PROBLEM = Among the lines of data below, reproduce only those from the one with "Podrobný popis" through the one with "pohodlná. Spací vak", exactly as they stand, both ends included.

___ PROVIDED MATERIAL ___

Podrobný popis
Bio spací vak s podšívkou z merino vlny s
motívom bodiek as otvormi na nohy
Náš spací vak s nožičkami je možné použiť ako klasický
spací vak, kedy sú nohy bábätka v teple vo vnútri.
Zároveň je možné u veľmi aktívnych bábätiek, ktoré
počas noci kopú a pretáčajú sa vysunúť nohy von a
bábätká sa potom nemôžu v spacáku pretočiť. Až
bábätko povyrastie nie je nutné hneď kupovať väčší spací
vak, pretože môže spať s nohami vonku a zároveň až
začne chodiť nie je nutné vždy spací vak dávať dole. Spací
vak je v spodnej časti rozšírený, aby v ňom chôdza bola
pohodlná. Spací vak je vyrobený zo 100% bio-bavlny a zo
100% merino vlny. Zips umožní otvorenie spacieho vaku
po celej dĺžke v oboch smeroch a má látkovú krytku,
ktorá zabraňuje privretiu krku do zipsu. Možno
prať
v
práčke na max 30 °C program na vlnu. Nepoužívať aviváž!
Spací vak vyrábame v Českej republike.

___
___ PROVIDED MATERIAL ___

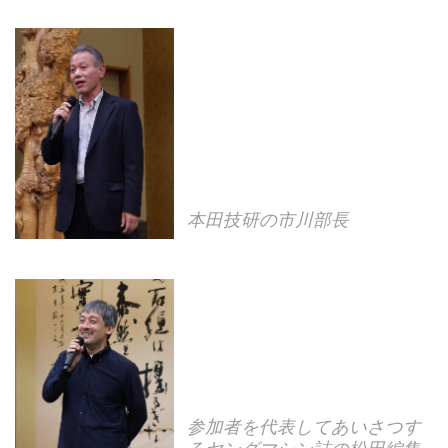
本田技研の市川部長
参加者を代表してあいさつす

___
___ PROVIDED MATERIAL ___

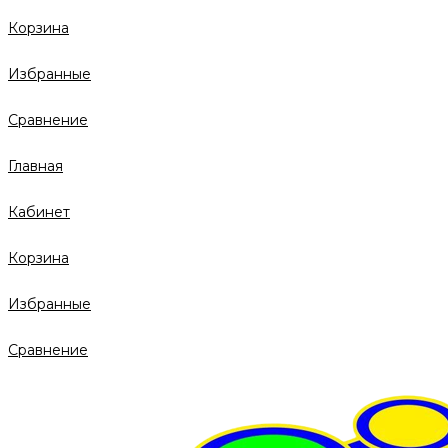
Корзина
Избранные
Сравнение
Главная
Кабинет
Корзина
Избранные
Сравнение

___

TASK ANSWER =
Podrobný popis
Bio spací vak s podšívkou z merino vlny s
motívom bodiek as otvormi na nohy
Náš spací vak s nožičkami je možné použiť ako klasický
spací vak, kedy sú nohy bábätka v teple vo vnútri.
Zároveň je možné u veľmi aktívnych bábätiek, ktoré
počas noci kopú a pretáčajú sa vysunúť nohy von a
bábätká sa potom nemôžu v spacáku pretočiť. Až
bábätko povyrastie nie je nutné hneď kupovať väčší spací
vak, pretože môže spať s nohami vonku a zároveň až
začne chodiť nie je nutné vždy spací vak dávať dole. Spací
vak je v spodnej časti rozšírený, aby v ňom chôdza bola
pohodlná. Spací vak je vyrobený zo 100% bio-bavlny a zo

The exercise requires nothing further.